++++ Material provided

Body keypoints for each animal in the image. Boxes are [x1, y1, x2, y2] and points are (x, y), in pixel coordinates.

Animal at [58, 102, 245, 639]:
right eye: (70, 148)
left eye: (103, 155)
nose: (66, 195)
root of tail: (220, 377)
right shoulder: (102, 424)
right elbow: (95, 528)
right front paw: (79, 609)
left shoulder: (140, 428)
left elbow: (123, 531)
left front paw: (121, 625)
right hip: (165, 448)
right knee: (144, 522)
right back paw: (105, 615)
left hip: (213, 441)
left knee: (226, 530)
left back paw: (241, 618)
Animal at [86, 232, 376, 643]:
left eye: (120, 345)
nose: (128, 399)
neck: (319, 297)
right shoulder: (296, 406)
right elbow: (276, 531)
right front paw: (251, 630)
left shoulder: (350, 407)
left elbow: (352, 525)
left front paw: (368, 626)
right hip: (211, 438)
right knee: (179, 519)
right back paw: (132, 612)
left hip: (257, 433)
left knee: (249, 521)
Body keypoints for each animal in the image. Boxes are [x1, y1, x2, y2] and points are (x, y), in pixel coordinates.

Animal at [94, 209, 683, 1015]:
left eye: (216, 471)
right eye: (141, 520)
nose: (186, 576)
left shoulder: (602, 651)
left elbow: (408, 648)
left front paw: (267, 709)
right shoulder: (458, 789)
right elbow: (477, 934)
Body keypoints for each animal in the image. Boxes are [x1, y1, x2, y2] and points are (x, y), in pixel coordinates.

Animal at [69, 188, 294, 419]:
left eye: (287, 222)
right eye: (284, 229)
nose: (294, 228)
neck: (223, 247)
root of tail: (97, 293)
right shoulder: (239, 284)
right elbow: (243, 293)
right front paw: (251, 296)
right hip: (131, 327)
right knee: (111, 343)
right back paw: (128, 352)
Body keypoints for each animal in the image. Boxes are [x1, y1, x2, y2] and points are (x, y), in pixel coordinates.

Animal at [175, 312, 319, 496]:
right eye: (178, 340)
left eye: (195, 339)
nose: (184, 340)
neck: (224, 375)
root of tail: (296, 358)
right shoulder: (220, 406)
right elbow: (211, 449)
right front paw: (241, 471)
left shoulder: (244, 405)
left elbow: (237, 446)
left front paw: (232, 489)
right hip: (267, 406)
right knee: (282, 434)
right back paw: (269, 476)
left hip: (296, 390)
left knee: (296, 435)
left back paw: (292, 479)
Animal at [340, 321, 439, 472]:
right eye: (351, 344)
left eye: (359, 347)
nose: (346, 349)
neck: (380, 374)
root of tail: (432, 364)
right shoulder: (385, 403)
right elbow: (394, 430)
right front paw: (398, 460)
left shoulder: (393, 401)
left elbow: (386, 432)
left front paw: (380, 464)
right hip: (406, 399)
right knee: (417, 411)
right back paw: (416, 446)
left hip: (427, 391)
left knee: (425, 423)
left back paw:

++++++++
++++ Material provided

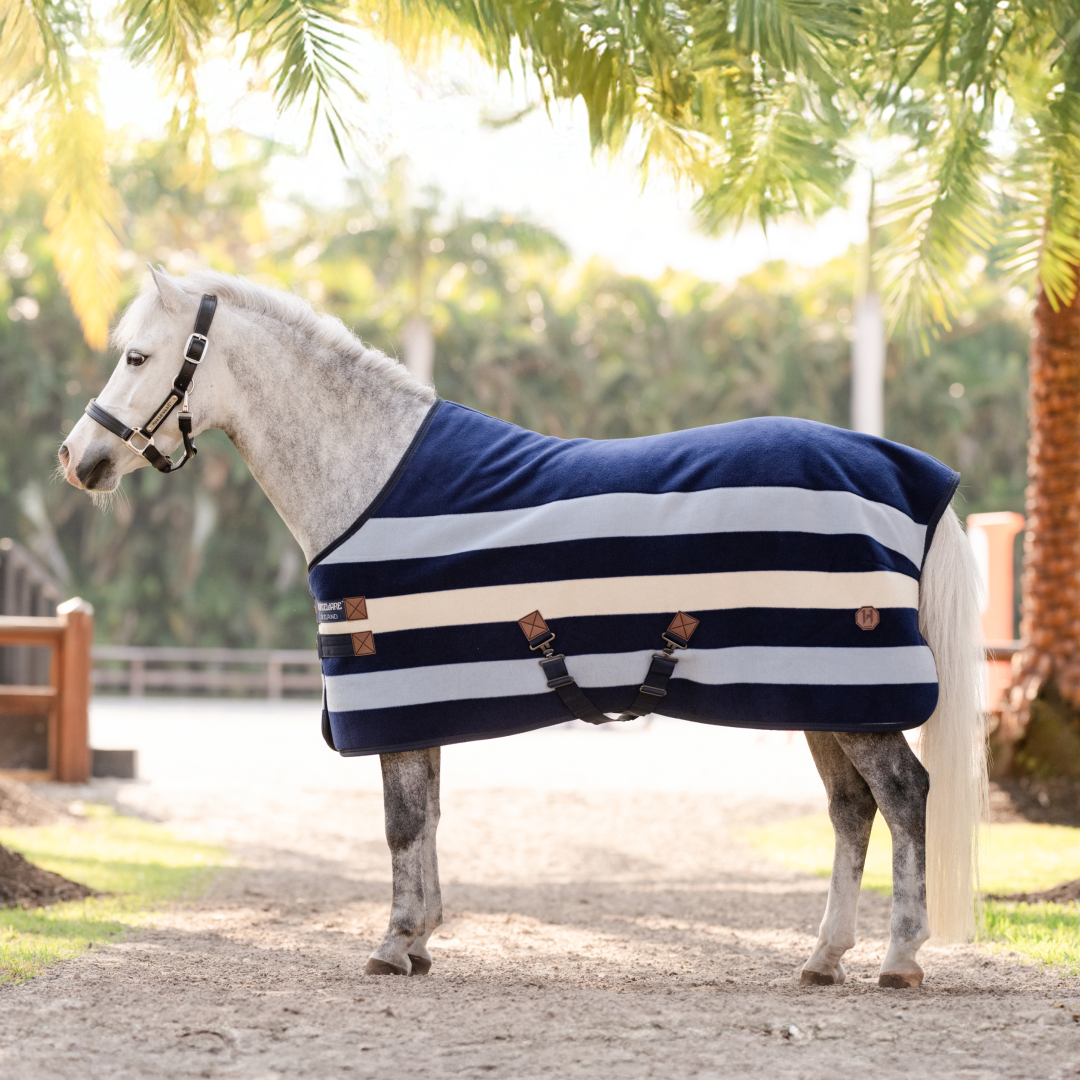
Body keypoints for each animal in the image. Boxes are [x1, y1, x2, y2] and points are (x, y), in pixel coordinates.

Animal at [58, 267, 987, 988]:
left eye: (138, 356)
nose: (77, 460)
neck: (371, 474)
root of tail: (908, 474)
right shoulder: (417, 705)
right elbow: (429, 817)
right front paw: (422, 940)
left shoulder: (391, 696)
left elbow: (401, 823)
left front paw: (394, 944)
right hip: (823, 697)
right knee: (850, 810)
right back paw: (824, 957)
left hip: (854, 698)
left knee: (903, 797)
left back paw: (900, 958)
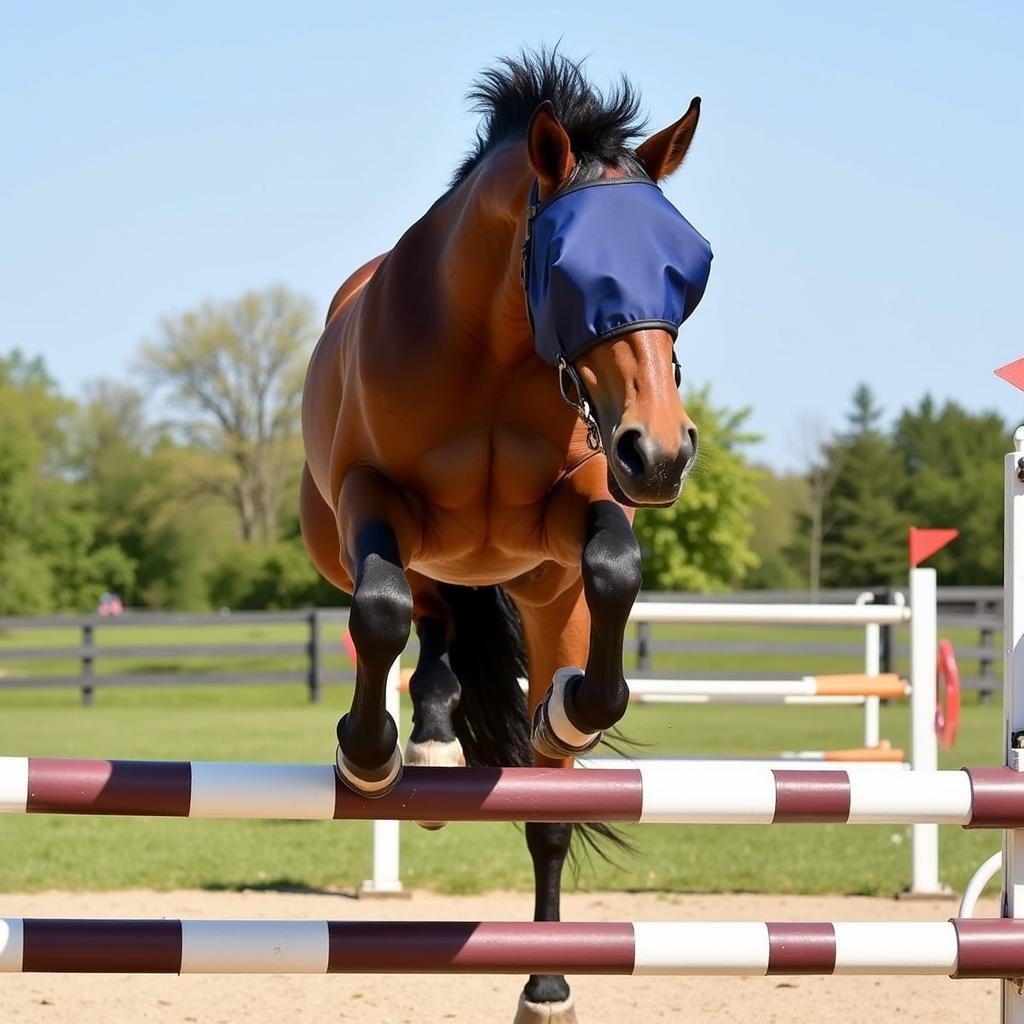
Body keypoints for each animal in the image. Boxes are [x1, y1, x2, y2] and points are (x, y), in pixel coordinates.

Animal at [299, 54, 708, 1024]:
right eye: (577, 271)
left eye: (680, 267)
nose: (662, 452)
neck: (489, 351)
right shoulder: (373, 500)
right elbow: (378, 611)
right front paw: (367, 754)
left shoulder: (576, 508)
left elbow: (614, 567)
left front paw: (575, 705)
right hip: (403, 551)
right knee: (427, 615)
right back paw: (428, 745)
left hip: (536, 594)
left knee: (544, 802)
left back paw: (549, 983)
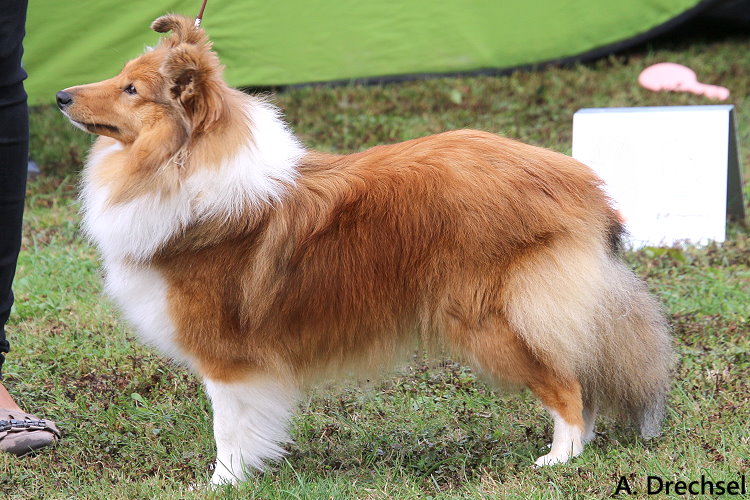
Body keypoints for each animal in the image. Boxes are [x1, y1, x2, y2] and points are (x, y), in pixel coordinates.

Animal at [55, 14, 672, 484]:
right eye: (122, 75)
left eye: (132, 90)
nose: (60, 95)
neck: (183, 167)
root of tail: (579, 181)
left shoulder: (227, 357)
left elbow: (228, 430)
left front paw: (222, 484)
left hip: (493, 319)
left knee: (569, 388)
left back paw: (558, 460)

++++++++

:: Work instruction ::
Look back over the records above. Reproduce exactly everything from the line with "nose: (77, 460)" down to the line with "left back paw: (558, 460)", inclusive, and leave the pictures out.

:: Task response ::
nose: (77, 460)
neck: (371, 474)
root of tail: (908, 474)
right shoulder: (417, 705)
right elbow: (429, 817)
right front paw: (422, 940)
left shoulder: (391, 696)
left elbow: (401, 823)
left front paw: (394, 944)
right hip: (823, 697)
right knee: (850, 810)
right back paw: (824, 957)
left hip: (854, 698)
left knee: (903, 797)
left back paw: (900, 958)
Body keypoints for each animal in the image. Boxes are [x1, y1, x2, y2] and points are (x, y), in pixel coordinates.

Animal at [299, 54, 708, 1024]:
right eye: (577, 271)
left eye: (680, 267)
nose: (662, 452)
neck: (489, 351)
right shoulder: (373, 500)
right elbow: (378, 611)
right front paw: (367, 754)
left shoulder: (576, 508)
left elbow: (614, 567)
left front paw: (575, 705)
right hip: (403, 551)
right knee: (427, 615)
right back paw: (428, 745)
left hip: (536, 594)
left knee: (544, 802)
left back paw: (549, 983)
Body keypoints for each animal in the image. Boxes are [x1, y1, x2, y2] and points are (x, y), in pixel coordinates.

Animal at [55, 14, 672, 484]:
right eye: (122, 75)
left eye: (132, 90)
nose: (60, 95)
neck: (183, 167)
root of tail: (579, 181)
left shoulder: (227, 357)
left elbow: (228, 430)
left front paw: (222, 484)
left hip: (493, 319)
left knee: (569, 388)
left back paw: (558, 460)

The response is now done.